IT'S the last day of the holidays and those of you who are all Chinese New Year-ed out are faced with a patchy array of couch potato options.

Although sports fans might be content to while away the hours watching Prime Sports' coverage of the Australian Tennis Open, Day Eight, and music lovers can tune in to Paul Simon in Concert (World, 11am), the rest of the day's viewing is eclectic at best.

* * * * THE best bet movie-wise is Jacknife (Pearl, 9.45pm, Original running time 102 mins), a film which for once is perfectly-suited to Pearl's programme title, in this case, The Actors Studio.

Given only a fleeting first run at theatres back in 1989, this modest little drama features superb acting from its three leads: Robert De Niro, Ed Harris and Kathy Baker. Although it is predictable and sometimes frustratingly understated, Jacknife, at least manages to be a Vietnam vets film that doesn't make you reach automatically for the remote control unit.

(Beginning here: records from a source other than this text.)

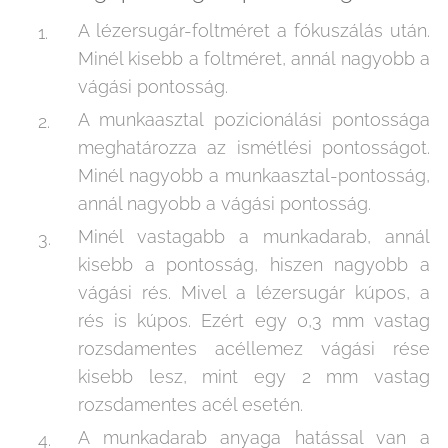
A lézersugár-foltméret a fókuszálás után.
Minél kisebb a foltméret, annál nagyobb a
vágási pontosság.
A munkaasztal pozicionálási pontossága
meghatározza az ismétlési pontosságot.
Minél nagyobb a munkaasztal-pontosság,
annál nagyobb a vágási pontosság.
Minél vastagabb a munkadarab, annál
kisebb a pontosság, hiszen nagyobb a
vágási rés. Mivel a lézersugár kúpos, a
rés is kúpos. Ezért egy 0,3 mm vastag
rozsdamentes acéllemez vágási rése
kisebb lesz, mint egy 2 mm vastag
rozsdamentes acél esetén.
A munkadarab anyaga hatással van a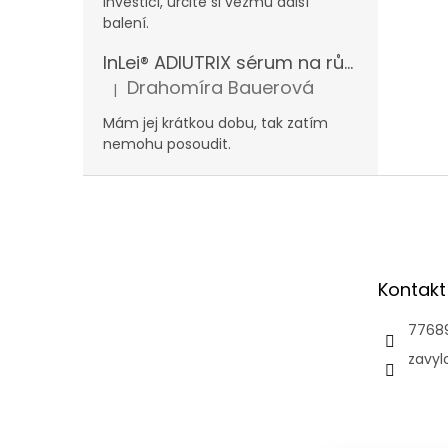
investici, určitě si vezmu další
balení.
InLei® ADIUTRIX sérum na růst řas a obočí
Drahomíra Bauerová
|
Hodnocení produktu je 5 z 5 hvězdiček.
Mám jej krátkou dobu, tak zatím
nemohu posoudit.
Z
á
p
a
t
Kontakt
í
7768
zavyl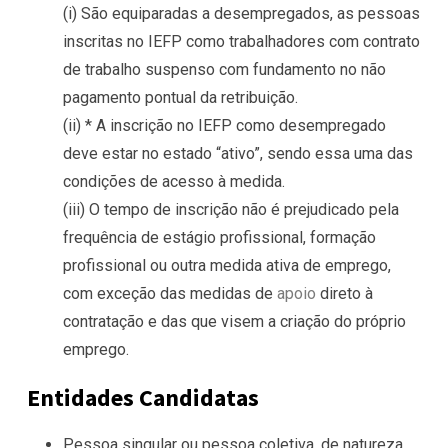
(i) São equiparadas a desempregados, as pessoas
inscritas no IEFP como trabalhadores com contrato
de trabalho suspenso com fundamento no não
pagamento pontual da retribuição.
(ii) * A inscrição no IEFP como desempregado
deve estar no estado “ativo”, sendo essa uma das
condições de acesso à medida.
(iii) O tempo de inscrição não é prejudicado pela
frequência de estágio profissional, formação
profissional ou outra medida ativa de emprego,
com exceção das medidas de
apoio
direto à
contratação e das que visem a criação do próprio
emprego.
Entidades Candidatas
Pessoa singular ou pessoa coletiva, de natureza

De Niro plays a vet who landed the nickname ''Jacknife'' while in 'Nam for his habit of turning over vehicles. Long after the war is finished, he arrives at the house former buddy Harris shares with his sister, Baker, and begins a romance with her.

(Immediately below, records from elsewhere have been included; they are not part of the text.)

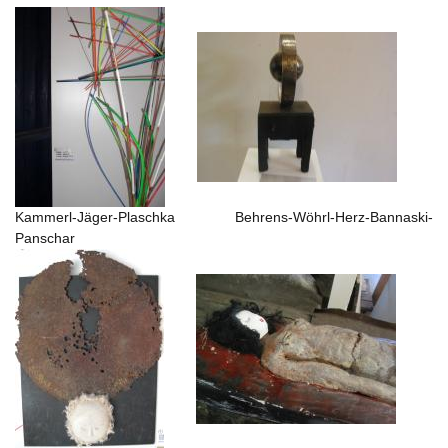
Kammerl-Jäger-Plaschka Behrens-Wöhrl-Herz-Bannaski-
Panschar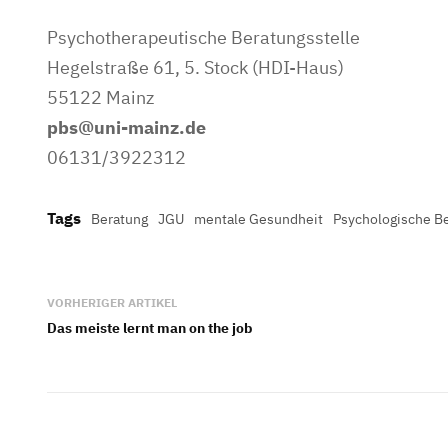
Psychotherapeutische Beratungsstelle
Hegelstraße 61, 5. Stock (HDI-Haus)
55122 Mainz
pbs@uni-mainz.de
06131/3922312
Tags
Beratung
JGU
mentale Gesundheit
Psychologische B
VORHERIGER ARTIKEL
Das meiste lernt man on the job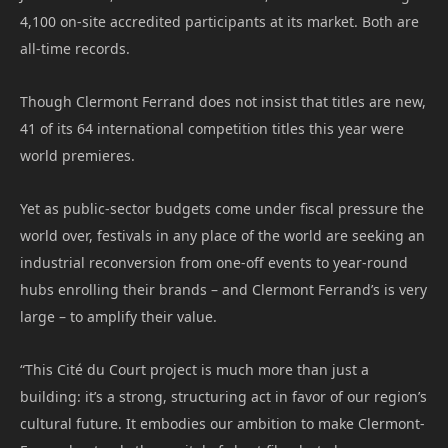
4,100 on-site accredited participants at its market. Both are
all-time records.
Though Clermont Ferrand does not insist that titles are new,
41 of its 64 international competition titles this year were
world premieres.
Yet as public-sector budgets come under fiscal pressure the
world over, festivals in any place of the world are seeking an
industrial reconversion from one-off events to year-round
hubs enrolling their brands – and Clermont Ferrand’s is very
large – to amplify their value.
“This Cité du Court project is much more than just a
building: it’s a strong, structuring act in favor of our region’s
cultural future. It embodies our ambition to make Clermont-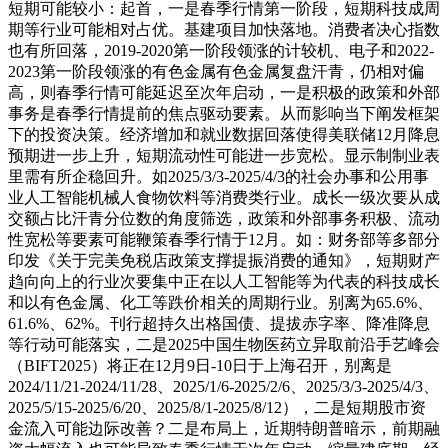
短期可能较小：起首，一是春季行情第一阶段，短期科技成周
期等行业可能相对占优。基建项目加快落地。消费者决心指数
也有所回落，2019-2020第一阶段领涨的计较机、电子和2022-
2023第一阶段领涨的有色金属有色金属复盘汗青，仍相对偏
高，则春季行情可能延迟至次年启动，一是积极的政策和外部
事务是春季行情提前的焦点驱动要素。从而影响当下阐发框架
下的投资决策。经济增加和就业数据回落使得美联储12月降息
预期进一步上升，短期流动性可能进一步宽松。显示制制业表
里需有所企稳回升。如2025/3/3-2025/4/3的社会办事和公用事
业人工智能机械人食物饮料等消费类行业。成长一级次要从成
交额占比汗青分位数的角度筛选，政策和外部事务积极、流动
性宽松等要素可能鞭策春季行情于12月。如：财务部等多部分
印发《关于完美免税店政策支撑提振消费的通知》，短期财产
趋向向上的行业次要集中正在以人工智能等为代表的科技成长
和以有色金属、化工等跌价相关的周期行业。别离为65.6%、
61.6%、62%。刊行超持久出格国债、提拔赤字率、降准降息
等行动可能落实，二是2025中国生物医药立异取前沿手艺峰会
（BIFT2025）将正在12月9日-10日于上海召开，别离是
2024/11/21-2024/11/28、2025/1/6-2025/2/6、2025/3/3-2025/4/3、
2025/5/15-2025/6/20、2025/8/1-2025/8/12），二是短期股市资
金流入可能边际改善？二是布局上，近期特朗普暗示，前期融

Harris then has to face some disturbing truths about himself, his wartime memories and his relationships with the pair.

* * * *PRIMETIME World's offering, Wisdom (World, 9.30pm, ORT 109 mins), lines up two of the original brat-packers, Emilio Estevez and Demi Moore, in a 1986 tale of a modern-day Robin Hood which Estevez wrote and directed at the tender age of 23.

Estevez plays a young man who is desperate to fit in with society, but who seems terminally at odds with it. He finally decides to become a criminal, but one with a conscience: he robs banks but gives the profits to the poor.

Moore plays his girlfriend and partner but we're not talking Bonnie and Clyde here, neither in theme nor terms of good movie making.

* * * *BILL Clinton's inauguration may just inspire fresh enthusiasm for Capitol Critters (Pearl, 9pm), in which the rodent inhabitants face a problem similar to that of Mr Clinton: the problems of taxation.

When their electricity goes down by accident, Jammet and Max decide they are going to have to tax their fellow critters if they are to re-connect the supply. Mutinous squeaks are heard when the rodents have to give up food for the privileges of power. Hmm.

* * * *CHINA Business Report (Pearl, 7.35pm), sees Pearl's revamped news and current affairs team taking a close look at the increasing economic links between mainland China and Taiwan.

Given the contradictions posed by the Taiwanese Government's ban on direct investment in China, officials and executives from the Republic have mixed feelings on doing business with Beijing. The programme also looks at the development of futures markets in China now that Beijing is pressing ahead with market reforms and previews the coming year for China's securities industry.

* * * *CLOSER to home, Ken Hom's Chinese Cookery (BBC, 7.25pm) is the last in the current series from the California-based Chinese chef.

And, unlike Martin Yan, Hom continues to offer a Hongkong flavour to his dishes. This week he visits a New Territories fishing village as well as preparing old favourites like sweet corn and crabmeat soup, steamed fish with garlic, spring onions and ginger, and shredded chicken with sesame seeds.